Page-level text extractions:
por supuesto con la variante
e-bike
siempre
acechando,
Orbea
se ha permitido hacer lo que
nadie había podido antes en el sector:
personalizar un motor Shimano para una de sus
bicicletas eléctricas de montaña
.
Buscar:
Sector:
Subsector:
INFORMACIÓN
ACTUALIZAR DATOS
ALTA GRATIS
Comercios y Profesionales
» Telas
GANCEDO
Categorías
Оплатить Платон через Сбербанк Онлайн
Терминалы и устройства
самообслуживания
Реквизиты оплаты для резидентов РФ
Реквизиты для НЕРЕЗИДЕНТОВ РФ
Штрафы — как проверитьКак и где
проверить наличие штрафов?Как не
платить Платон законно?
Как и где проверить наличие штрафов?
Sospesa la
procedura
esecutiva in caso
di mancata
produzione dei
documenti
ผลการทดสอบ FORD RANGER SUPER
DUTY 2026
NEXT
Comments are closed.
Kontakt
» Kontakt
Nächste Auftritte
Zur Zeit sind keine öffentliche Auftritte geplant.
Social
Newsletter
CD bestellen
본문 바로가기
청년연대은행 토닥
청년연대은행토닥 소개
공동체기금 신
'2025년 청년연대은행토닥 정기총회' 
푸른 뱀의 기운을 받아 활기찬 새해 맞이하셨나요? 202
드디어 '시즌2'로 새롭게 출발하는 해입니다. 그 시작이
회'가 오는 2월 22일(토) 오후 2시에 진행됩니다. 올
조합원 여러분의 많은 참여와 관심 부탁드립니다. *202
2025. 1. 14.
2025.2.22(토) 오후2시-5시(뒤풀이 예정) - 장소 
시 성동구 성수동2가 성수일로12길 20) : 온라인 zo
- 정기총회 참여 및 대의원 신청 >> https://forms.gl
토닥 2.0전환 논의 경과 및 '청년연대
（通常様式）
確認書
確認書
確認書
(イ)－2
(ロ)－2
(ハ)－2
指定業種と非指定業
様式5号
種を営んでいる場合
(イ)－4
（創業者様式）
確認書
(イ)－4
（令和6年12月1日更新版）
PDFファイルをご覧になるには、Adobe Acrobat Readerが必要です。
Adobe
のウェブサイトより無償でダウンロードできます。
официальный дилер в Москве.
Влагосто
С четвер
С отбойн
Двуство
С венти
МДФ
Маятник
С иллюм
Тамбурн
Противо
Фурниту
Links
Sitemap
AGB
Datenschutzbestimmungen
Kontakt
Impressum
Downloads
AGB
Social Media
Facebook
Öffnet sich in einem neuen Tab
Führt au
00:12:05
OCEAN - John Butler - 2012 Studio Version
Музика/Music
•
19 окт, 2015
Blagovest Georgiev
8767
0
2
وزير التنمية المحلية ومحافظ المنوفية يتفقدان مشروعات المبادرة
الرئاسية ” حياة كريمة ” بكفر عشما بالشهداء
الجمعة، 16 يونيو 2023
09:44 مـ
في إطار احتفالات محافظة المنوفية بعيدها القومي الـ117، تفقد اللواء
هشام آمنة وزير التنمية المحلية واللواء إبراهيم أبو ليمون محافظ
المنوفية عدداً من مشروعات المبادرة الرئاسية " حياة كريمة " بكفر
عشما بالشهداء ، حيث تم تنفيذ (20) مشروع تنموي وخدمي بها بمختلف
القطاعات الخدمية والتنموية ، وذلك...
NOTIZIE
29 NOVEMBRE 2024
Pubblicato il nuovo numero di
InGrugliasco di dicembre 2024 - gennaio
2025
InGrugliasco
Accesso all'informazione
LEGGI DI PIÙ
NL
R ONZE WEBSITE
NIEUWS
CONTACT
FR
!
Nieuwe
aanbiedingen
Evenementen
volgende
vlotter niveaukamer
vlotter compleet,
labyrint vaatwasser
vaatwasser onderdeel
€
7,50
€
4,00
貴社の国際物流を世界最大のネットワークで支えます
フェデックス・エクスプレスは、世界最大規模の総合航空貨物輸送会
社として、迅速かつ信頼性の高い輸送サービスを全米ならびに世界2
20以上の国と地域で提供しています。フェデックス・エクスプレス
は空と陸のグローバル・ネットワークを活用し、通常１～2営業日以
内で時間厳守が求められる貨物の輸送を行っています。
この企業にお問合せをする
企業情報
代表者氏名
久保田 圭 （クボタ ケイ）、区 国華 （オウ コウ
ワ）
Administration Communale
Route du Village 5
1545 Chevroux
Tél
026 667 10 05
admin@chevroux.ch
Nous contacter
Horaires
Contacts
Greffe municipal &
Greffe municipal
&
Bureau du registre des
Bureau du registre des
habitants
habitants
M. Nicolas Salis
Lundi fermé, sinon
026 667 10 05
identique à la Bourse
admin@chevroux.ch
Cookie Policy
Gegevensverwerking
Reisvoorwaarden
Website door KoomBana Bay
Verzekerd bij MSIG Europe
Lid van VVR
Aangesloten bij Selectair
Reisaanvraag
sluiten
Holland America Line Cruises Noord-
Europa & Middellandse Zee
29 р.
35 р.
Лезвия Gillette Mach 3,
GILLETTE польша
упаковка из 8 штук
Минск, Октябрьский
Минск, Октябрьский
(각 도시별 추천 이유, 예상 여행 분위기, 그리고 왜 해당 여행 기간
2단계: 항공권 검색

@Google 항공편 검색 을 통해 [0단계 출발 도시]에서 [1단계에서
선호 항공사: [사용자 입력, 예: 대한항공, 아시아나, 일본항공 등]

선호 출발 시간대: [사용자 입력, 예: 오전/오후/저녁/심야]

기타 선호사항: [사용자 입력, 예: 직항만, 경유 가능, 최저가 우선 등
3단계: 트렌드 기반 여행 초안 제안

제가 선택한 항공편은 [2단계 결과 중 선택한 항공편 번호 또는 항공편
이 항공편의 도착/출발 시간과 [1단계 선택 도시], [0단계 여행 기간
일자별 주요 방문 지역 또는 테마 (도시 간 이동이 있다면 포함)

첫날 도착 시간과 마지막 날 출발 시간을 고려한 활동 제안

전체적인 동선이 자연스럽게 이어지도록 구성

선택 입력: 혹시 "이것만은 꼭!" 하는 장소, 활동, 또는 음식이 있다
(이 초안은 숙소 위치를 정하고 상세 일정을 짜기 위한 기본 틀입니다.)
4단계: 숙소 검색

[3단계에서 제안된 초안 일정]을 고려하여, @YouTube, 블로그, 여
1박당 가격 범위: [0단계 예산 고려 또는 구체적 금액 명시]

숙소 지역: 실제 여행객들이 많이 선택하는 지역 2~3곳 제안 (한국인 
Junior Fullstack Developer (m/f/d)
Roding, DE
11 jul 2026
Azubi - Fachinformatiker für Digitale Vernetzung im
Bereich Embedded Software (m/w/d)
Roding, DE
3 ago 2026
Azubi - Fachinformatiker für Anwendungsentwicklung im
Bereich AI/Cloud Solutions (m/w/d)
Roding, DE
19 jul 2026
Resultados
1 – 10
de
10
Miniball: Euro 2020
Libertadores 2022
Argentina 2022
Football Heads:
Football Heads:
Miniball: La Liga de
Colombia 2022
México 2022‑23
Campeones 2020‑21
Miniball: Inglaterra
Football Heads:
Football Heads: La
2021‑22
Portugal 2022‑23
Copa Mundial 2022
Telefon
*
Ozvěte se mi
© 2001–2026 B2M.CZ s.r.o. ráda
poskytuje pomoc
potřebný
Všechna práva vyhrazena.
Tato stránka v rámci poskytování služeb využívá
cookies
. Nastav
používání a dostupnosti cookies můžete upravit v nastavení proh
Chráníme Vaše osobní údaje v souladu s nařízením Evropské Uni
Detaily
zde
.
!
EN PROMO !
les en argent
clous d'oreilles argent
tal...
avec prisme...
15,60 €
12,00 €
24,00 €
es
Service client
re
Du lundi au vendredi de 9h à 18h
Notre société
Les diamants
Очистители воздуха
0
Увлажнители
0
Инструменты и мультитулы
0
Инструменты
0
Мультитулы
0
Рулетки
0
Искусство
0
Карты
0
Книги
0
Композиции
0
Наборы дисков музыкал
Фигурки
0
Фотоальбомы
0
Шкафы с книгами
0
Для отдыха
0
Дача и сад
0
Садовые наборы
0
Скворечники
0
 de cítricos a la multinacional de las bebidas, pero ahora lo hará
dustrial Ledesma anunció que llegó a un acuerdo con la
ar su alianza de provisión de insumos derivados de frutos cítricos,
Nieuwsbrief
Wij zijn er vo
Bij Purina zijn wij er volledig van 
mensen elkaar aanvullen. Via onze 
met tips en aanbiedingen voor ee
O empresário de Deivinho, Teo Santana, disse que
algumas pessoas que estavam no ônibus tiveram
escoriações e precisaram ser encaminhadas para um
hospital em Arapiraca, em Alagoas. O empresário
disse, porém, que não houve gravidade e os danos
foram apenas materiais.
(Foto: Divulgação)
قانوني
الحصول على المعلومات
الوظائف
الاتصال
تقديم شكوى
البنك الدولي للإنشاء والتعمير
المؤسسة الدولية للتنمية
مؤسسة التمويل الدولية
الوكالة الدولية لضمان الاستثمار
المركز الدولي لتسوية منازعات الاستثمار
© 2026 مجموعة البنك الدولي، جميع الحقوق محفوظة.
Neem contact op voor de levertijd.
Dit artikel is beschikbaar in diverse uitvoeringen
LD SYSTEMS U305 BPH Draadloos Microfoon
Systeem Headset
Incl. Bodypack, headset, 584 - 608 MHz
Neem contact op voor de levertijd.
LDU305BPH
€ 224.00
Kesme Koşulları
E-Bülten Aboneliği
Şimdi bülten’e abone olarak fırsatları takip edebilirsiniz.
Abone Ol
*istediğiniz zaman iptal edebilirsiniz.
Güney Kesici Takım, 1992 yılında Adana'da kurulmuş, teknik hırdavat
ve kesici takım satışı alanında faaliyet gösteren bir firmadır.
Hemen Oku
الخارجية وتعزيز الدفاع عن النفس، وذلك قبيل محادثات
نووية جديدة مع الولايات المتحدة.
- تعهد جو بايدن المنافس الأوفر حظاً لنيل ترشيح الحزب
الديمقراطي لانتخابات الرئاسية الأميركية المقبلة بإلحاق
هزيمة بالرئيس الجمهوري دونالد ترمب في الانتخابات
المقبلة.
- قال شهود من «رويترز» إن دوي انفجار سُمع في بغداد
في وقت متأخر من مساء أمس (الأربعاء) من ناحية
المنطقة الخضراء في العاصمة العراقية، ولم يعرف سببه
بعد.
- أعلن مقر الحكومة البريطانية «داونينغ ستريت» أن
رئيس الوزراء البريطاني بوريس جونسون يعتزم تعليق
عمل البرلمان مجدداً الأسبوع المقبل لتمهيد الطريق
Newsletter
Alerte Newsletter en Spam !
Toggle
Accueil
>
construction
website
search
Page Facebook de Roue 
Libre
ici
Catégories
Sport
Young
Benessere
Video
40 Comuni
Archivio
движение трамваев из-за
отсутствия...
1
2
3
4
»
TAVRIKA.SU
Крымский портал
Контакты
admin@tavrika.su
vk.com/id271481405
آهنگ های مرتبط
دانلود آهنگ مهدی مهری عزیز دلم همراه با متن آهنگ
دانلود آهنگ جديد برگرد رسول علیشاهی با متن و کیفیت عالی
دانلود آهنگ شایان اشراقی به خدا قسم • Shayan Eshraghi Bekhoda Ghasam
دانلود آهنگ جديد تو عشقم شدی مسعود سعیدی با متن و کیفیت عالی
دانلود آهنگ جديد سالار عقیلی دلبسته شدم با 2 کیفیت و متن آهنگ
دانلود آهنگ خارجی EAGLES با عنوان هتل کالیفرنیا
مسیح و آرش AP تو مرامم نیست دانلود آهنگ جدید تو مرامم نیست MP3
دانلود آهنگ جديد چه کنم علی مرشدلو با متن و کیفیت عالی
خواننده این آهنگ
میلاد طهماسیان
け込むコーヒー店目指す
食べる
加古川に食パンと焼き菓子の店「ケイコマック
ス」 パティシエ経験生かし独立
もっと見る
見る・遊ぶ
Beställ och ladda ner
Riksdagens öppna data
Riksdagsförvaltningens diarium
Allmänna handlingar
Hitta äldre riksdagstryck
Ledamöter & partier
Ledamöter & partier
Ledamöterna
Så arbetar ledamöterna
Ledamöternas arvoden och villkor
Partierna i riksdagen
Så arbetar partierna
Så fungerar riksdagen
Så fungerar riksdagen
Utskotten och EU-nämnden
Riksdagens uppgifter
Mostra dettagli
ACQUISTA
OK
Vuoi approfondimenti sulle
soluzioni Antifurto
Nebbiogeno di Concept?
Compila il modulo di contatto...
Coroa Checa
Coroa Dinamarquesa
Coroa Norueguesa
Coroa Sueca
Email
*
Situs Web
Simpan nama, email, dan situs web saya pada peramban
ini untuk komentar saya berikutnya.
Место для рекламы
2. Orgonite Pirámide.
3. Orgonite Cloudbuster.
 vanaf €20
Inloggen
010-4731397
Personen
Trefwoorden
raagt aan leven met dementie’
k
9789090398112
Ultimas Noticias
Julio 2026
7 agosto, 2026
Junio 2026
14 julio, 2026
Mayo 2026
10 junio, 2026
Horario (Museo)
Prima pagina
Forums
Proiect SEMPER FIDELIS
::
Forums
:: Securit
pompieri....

- [WORK TO BE COMPLETED]: An exact copy of the lines above, from the one containing "Лезвия Gillette Mach" down to the one containing "일자별 주요 방문 지역 또는 테마 (도시 간 이동이 있다면 포함)" and including both, is the whole answer; retype it and nothing else.

- [RESPONSE BOX]:
Лезвия Gillette Mach 3,
GILLETTE польша
упаковка из 8 штук
Минск, Октябрьский
Минск, Октябрьский
(각 도시별 추천 이유, 예상 여행 분위기, 그리고 왜 해당 여행 기간
2단계: 항공권 검색

@Google 항공편 검색 을 통해 [0단계 출발 도시]에서 [1단계에서
선호 항공사: [사용자 입력, 예: 대한항공, 아시아나, 일본항공 등]

선호 출발 시간대: [사용자 입력, 예: 오전/오후/저녁/심야]

기타 선호사항: [사용자 입력, 예: 직항만, 경유 가능, 최저가 우선 등
3단계: 트렌드 기반 여행 초안 제안

제가 선택한 항공편은 [2단계 결과 중 선택한 항공편 번호 또는 항공편
이 항공편의 도착/출발 시간과 [1단계 선택 도시], [0단계 여행 기간
일자별 주요 방문 지역 또는 테마 (도시 간 이동이 있다면 포함)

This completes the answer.